ACF Extendedプラグインの深刻な脆弱性、WordPressサイト5万件に管理者権限取得の恐れ

概要

2026年1月20日、WordPressの人気プラグイン「Advanced Custom Fields: Extended (ACF Extended)」に管理者権限の取得につながる深刻な脆弱性(CVE-2025-14533)が発見されたことが報じられました。この脆弱性を悪用されると、認証されていない攻撃者がリモートから管理者権限を取得し、対象のサイトを完全に掌握する恐れがあります。

脆弱性の詳細

ACF Extendedは、Advanced Custom Fields (ACF) プラグインの機能を拡張するもので、現在10万以上のWordPressウェブサイトで利用されています。今回の脆弱性は、バージョン0.9.2.1以前のプラグインに存在し、「Insert User / Update User」フォームアクションの悪用によって引き起こされます。

セキュリティ企業Wordfenceの分析によると、この脆弱性はフォームベースのユーザー作成または更新時に、役割の制限が適切に適用されないことに起因します。フィールド設定で役割の制限が適切に設定されていたとしても、攻撃者はユーザーの役割を任意に「administrator」(管理者)に設定することが可能になります。

Wordfenceは、「脆弱なバージョンでは、フォームフィールドに制限がなく、フォームに役割フィールドが追加されている場合、フィールド設定に関わらず、ユーザーの役割を任意に、例えば『administrator』に設定できてしまう」と説明しています。このような権限昇格の脆弱性は、サイトの完全な侵害につながる可能性があるため、極めて危険です。

影響範囲と対策

この脆弱性は、「Create User」または「Update User」フォームに役割フィールドが明示的にマッピングされているサイトでのみ悪用可能です。セキュリティ研究者のAndrea Bocchetti氏によって2025年12月10日に報告され、4日後の12月14日にはベンダーが問題に対処し、ACF Extendedバージョン0.9.2.2で修正版がリリースされました。

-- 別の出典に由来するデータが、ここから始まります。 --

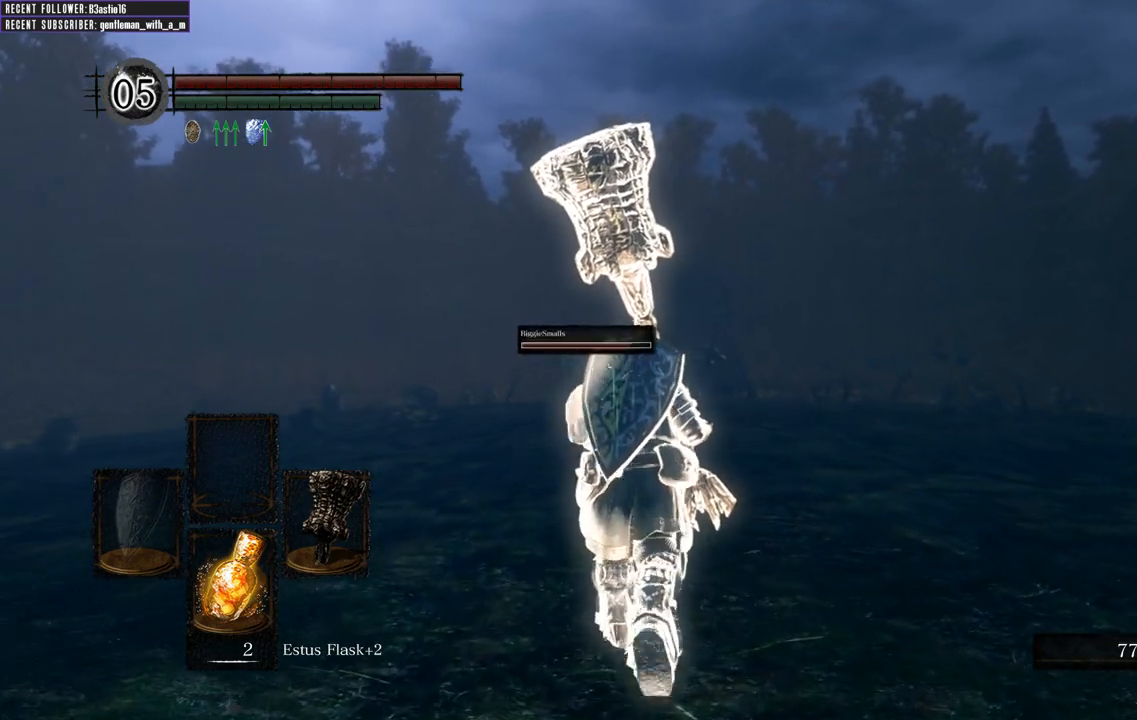
{"buttons": [], "left_stick": "up", "right_stick": "center", "events": []}
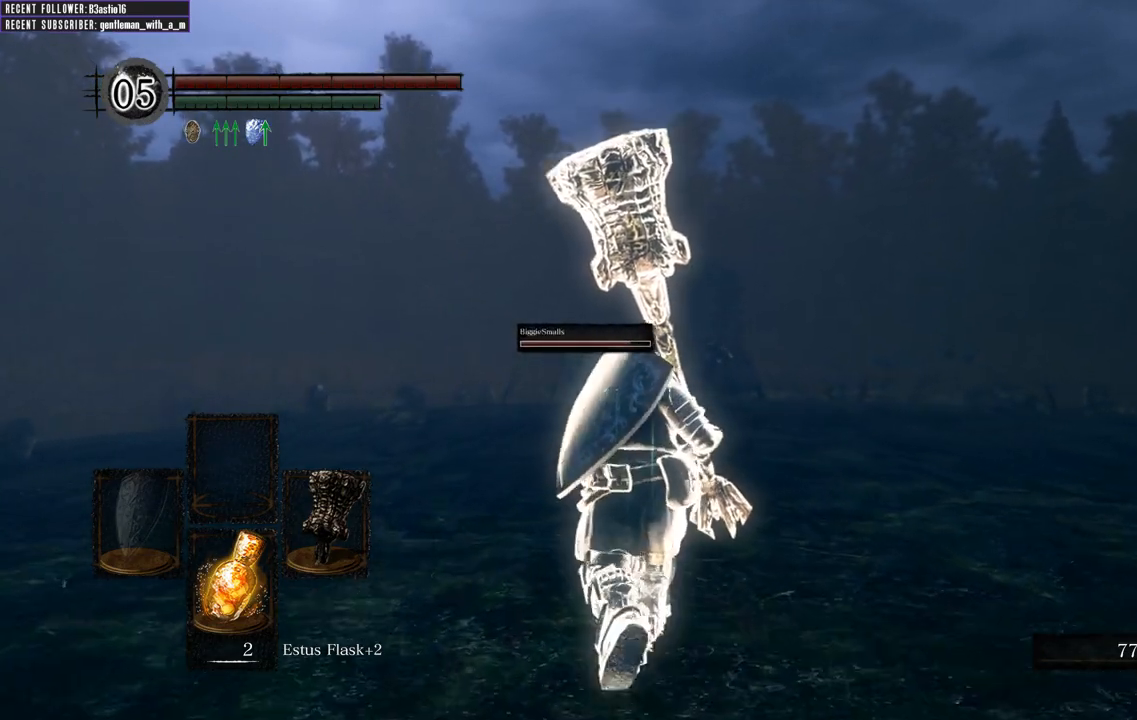
{"buttons": [], "left_stick": "up", "right_stick": "center", "events": []}
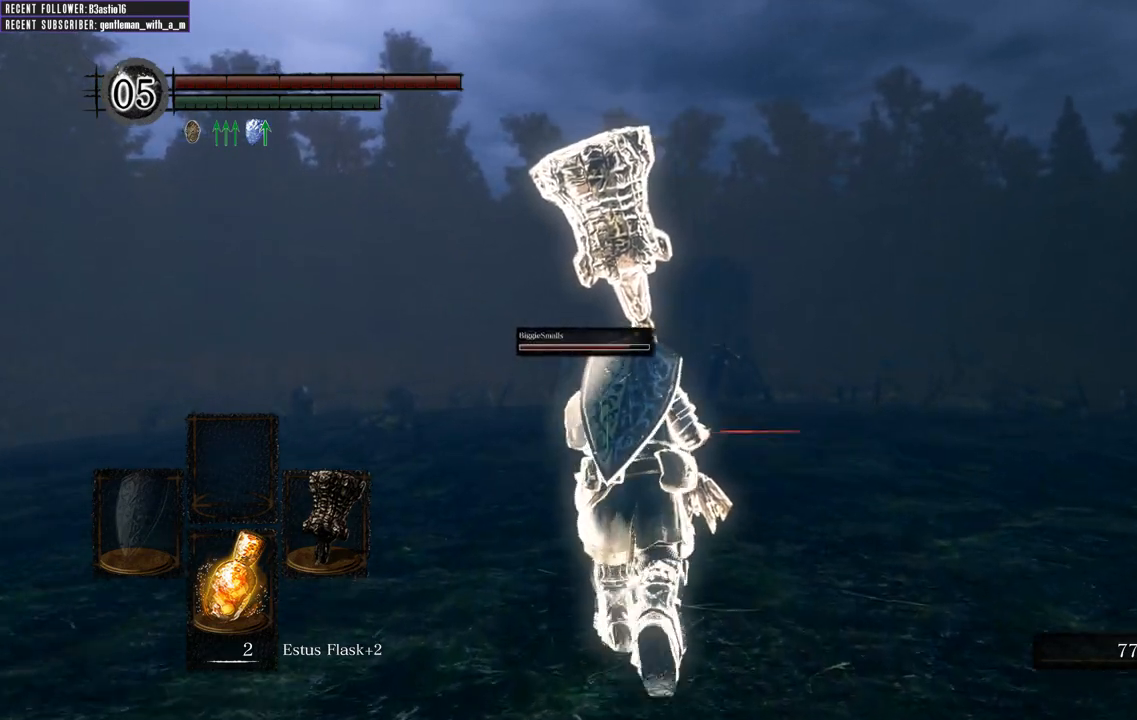
{"buttons": [], "left_stick": "up", "right_stick": "center", "events": []}
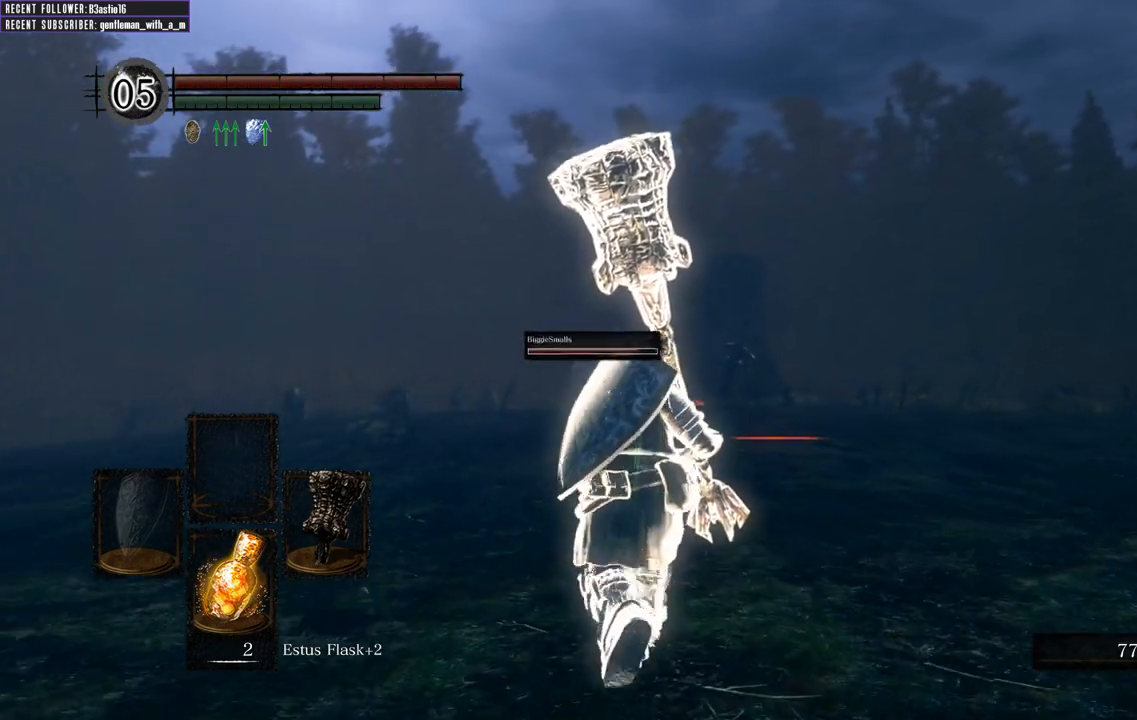
{"buttons": [], "left_stick": "up", "right_stick": "center", "events": []}
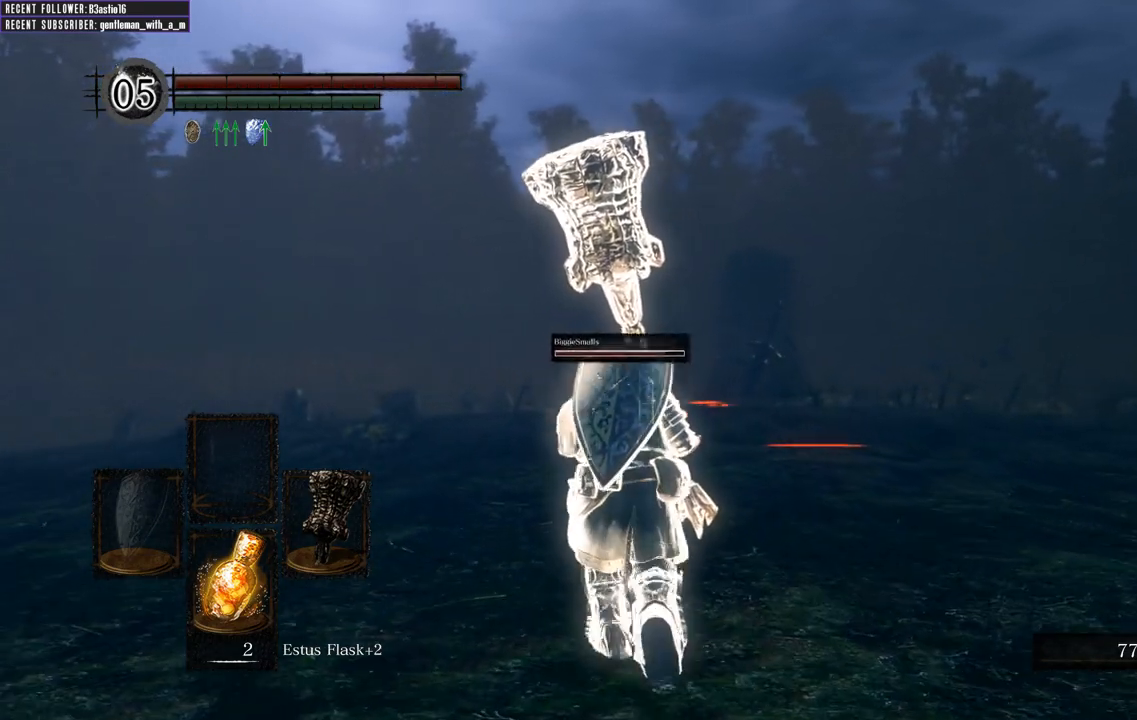
{"buttons": [], "left_stick": "up", "right_stick": "center", "events": [[250, "right_stick", "right"], [367, "right_stick", "center"]]}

wordpress.orgのダウンロード統計によると、修正版リリース以降、約50,000人のユーザーがプラグインをダウンロードしています。これは、約半数のサイトがまだ古いバージョンを使用しており、攻撃に晒されている可能性があることを示唆しています。対象プラグインを使用しているWordPressサイト管理者は、直ちにバージョン0.9.2.2以降へのアップデートが強く推奨されます。

広範なWordPressプラグイン偵察活動

CVE-2025-14533を標的とした具体的な攻撃はまだ確認されていませんが、脅威監視企業GreyNoiseの報告によると、2025年10月下旬から2026年1月中旬にかけて、潜在的に脆弱なサイトを特定するための大規模なWordPressプラグイン偵察活動が展開されています。

GreyNoiseによれば、145のASN(自律システム番号)に属する約1,000のIPアドレスが、40,000件以上のユニークな偵察イベントで706種類のWordPressプラグインを標的にしました。特に標的とされたプラグインは以下の通りです。

  • Post SMTP
  • Loginizer
  • LiteSpeed Cache
  • SEO by Rank Math
  • Elementor
  • Duplicator

GreyNoiseは、Post SMTPの脆弱性(CVE-2025-11833)が活発に悪用されていることを指摘しており、またLiteSpeed Cacheの脆弱性(CVE-2024-28000)も2024年8月にWordfenceによって活発に悪用されていると報告されています。WordPressサイトの管理者は、自身のサイトで使用しているプラグインの脆弱性情報に常に注意を払い、最新のセキュリティパッチを適用することで、サイトを保護することが不可欠です。